Taliban Rebels Enter Kabul, 100 Dead In Fierce Fighting
Sep. 26, 1996
KABUL, Afghanistan (AP) _ Rebels said they captured a military college on the eastern edge of the capital today as they closed in on the last major government stronghold in Afghanistan.
Mullah Mohammed Afghani, a spokesman for the Taliban rebels, said 100 government soldiers were killed in the battle for the military college six miles from the presidential palace. There was no independent confirmation of his report.
The rebels, who want to establish a strict Islamic government, started advancing on the Afghan capital on Wednesday. Government jets responded with bombing runs as President Burhanuddin Rabbani's troops desperately tried to hold onto what little of the country they still controlled.
Weary retreating soldiers said at least 100 fighters from both sides were killed Wednesday.

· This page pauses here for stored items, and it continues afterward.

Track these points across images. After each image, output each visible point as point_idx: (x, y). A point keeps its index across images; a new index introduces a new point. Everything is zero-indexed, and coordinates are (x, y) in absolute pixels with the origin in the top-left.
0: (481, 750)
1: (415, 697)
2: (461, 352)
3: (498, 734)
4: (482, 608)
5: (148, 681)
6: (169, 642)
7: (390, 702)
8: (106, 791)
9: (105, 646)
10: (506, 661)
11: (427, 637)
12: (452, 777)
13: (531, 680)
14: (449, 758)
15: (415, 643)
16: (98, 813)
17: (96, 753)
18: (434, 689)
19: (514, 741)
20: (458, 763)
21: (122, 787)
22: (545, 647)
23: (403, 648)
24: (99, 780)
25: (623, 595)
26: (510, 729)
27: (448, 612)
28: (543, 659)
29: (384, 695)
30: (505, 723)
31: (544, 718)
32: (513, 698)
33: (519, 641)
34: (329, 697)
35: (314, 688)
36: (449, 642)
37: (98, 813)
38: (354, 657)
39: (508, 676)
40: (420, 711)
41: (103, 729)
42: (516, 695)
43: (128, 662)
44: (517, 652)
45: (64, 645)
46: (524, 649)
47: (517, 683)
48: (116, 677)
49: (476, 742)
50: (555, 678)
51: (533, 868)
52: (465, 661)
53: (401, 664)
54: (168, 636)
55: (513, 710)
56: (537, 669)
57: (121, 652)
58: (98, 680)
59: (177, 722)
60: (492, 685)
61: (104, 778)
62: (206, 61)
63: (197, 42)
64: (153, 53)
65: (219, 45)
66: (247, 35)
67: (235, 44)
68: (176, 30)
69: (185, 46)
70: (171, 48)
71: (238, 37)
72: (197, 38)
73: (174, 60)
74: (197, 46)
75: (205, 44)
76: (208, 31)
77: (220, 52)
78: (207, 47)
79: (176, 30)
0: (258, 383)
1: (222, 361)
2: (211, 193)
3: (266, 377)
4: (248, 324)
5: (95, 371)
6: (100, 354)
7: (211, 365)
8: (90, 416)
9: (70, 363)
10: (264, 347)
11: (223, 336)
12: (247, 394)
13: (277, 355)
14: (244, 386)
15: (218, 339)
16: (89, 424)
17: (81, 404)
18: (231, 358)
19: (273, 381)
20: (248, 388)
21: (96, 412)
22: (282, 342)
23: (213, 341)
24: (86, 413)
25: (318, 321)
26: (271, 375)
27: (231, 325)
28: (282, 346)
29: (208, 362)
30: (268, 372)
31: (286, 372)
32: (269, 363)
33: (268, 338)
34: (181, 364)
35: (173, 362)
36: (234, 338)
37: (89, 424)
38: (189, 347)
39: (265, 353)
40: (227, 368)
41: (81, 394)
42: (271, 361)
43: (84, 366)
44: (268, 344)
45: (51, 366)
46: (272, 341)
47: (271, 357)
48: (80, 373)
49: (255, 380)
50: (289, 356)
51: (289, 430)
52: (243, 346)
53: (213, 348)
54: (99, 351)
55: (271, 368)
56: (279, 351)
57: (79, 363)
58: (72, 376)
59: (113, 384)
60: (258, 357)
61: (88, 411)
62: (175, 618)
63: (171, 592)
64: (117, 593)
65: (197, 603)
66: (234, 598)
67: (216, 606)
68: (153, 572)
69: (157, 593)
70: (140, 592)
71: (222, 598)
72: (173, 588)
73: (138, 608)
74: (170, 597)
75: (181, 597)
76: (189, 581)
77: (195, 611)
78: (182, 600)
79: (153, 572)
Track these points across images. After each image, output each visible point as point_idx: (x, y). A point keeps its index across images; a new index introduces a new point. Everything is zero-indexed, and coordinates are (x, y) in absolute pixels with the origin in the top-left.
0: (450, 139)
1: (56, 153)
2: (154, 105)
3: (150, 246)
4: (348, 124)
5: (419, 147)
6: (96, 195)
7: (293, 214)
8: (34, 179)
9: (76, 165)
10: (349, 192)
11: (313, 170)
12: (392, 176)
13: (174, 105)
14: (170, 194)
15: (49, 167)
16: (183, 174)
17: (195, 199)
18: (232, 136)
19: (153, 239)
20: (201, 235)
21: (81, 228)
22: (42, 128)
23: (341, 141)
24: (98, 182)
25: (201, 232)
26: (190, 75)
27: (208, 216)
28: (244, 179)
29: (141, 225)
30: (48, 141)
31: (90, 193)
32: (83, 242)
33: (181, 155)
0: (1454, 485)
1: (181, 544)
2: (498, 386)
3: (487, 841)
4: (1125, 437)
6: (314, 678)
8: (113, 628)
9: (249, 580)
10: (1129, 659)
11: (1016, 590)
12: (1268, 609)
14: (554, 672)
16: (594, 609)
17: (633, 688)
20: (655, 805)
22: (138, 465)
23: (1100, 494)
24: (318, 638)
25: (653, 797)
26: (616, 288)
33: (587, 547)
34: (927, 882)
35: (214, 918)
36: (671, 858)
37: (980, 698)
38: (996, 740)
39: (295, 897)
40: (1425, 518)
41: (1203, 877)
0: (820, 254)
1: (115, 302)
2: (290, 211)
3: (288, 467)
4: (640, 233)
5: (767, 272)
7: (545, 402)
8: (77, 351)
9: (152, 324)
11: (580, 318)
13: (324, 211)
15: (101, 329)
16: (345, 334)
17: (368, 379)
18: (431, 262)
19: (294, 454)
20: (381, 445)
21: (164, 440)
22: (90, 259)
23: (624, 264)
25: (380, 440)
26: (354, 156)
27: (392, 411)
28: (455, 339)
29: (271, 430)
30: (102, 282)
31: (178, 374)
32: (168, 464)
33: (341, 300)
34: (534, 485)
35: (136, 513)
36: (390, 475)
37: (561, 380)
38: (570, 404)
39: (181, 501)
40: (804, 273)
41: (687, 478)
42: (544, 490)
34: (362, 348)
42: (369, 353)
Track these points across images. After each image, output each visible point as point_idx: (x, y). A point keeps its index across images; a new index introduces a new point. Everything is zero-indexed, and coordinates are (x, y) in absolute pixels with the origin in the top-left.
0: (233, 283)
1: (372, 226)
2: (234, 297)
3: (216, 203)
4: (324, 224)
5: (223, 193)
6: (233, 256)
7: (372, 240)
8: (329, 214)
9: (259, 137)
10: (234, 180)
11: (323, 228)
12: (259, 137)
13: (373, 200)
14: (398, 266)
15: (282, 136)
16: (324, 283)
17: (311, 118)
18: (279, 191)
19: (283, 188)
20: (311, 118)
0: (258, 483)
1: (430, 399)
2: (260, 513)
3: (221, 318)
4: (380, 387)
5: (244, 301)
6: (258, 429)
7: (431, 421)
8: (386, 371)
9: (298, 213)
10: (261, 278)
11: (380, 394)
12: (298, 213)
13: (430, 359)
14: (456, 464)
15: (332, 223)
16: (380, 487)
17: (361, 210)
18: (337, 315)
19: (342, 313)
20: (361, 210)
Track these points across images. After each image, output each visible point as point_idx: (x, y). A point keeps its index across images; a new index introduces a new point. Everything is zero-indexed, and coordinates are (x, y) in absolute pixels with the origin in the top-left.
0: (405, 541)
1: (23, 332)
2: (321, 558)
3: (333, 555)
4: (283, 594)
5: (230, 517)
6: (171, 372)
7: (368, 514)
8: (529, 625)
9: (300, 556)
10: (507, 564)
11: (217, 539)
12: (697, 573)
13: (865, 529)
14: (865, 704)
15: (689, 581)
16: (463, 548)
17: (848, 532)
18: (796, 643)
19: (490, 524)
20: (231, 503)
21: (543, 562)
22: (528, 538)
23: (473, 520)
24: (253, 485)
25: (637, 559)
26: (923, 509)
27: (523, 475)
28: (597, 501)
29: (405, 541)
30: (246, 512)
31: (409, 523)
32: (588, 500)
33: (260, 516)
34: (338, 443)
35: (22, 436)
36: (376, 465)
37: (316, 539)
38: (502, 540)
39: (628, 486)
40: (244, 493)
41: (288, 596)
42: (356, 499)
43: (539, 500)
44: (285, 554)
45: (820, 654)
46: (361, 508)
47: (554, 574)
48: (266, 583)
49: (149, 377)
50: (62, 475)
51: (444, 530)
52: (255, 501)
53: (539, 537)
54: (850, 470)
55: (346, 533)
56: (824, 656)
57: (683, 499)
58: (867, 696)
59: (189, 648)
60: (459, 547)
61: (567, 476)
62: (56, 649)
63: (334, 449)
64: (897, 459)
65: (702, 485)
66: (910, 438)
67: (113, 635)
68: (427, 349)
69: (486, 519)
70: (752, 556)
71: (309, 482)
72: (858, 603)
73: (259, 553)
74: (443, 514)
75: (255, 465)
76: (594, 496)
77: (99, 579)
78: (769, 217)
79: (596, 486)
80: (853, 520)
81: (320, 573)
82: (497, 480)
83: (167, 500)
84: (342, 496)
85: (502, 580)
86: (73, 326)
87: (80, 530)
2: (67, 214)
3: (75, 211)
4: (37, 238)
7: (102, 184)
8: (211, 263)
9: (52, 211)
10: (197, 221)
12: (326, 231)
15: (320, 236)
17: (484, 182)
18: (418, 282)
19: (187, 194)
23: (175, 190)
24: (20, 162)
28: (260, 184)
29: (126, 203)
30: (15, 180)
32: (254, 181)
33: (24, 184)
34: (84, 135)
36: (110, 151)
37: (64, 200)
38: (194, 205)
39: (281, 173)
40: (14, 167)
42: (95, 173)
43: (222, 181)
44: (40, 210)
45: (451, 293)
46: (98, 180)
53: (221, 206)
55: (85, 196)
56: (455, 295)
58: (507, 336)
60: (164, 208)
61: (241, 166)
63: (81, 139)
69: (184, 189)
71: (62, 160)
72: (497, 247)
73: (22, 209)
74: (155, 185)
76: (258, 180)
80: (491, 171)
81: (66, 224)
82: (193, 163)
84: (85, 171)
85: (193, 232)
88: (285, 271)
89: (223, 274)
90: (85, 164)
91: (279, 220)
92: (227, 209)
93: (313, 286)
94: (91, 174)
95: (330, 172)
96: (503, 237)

The Taliban rebels captured the eastern town of Sarobi, then the Kabul suburb of Pul-e-Charkhi, before pressing into the capital. They now control two-thirds of Afghanistan.
The rebels then wrested control of the Custom House, a four-story rocket-demolished building, six miles from the presidential palace in the heart of Kabul, said a government commander known only as Gen. Muslim.
``There is a lot of heavy fighting along the front lines,'' said Muslim. ``But we have pushed them out before, and we can do it again.''
Inside the city of 750,000, the streets were deserted as residents hid. It wasn't immediately known whether Rabbani was still in the capital.
Government jets screamed in low over Pul-e-Charkhi, dropping bombs on Taliban positions before returning to Baghram military airfield, 20 miles north of Kabul.
There were no immediate reports of casualties from the bombing raids. Witnesses reported at least 10 sorties.
In southern Kandahar, Mullah Omar, the Taliban commander-in-chief, announced a general amnesty for anyone who surrendered, including Rabbani.
Rabbani's forces dominate Kabul and a few provinces to the north.
The rebels have been advancing steadily since their stunning victory two weeks ago in the eastern city of Jalalabad.
The Taliban soldiers, who have demanded Rabbani's resignation, entered Kabul early last year before being pushed out by government troops a week later. Since then, they have been camped on the outskirts of the capital.
The Taliban are religious students who broke from other Afghan factions they claimed were riddled with corruption. The rebel groups had united in 1992 to oust the Moscow-backed communist government.
The U.N. Security Council on Wednesday called for an immediate cease-fire in Afghanistan.
``The members of the Security Council are ... particularly worried about the serious humanitarian consequences a battle for Kabul might have for the civilian population of the city,'' council president Alfredo Lopes Cabral said in a statement on behalf of the 15-member council.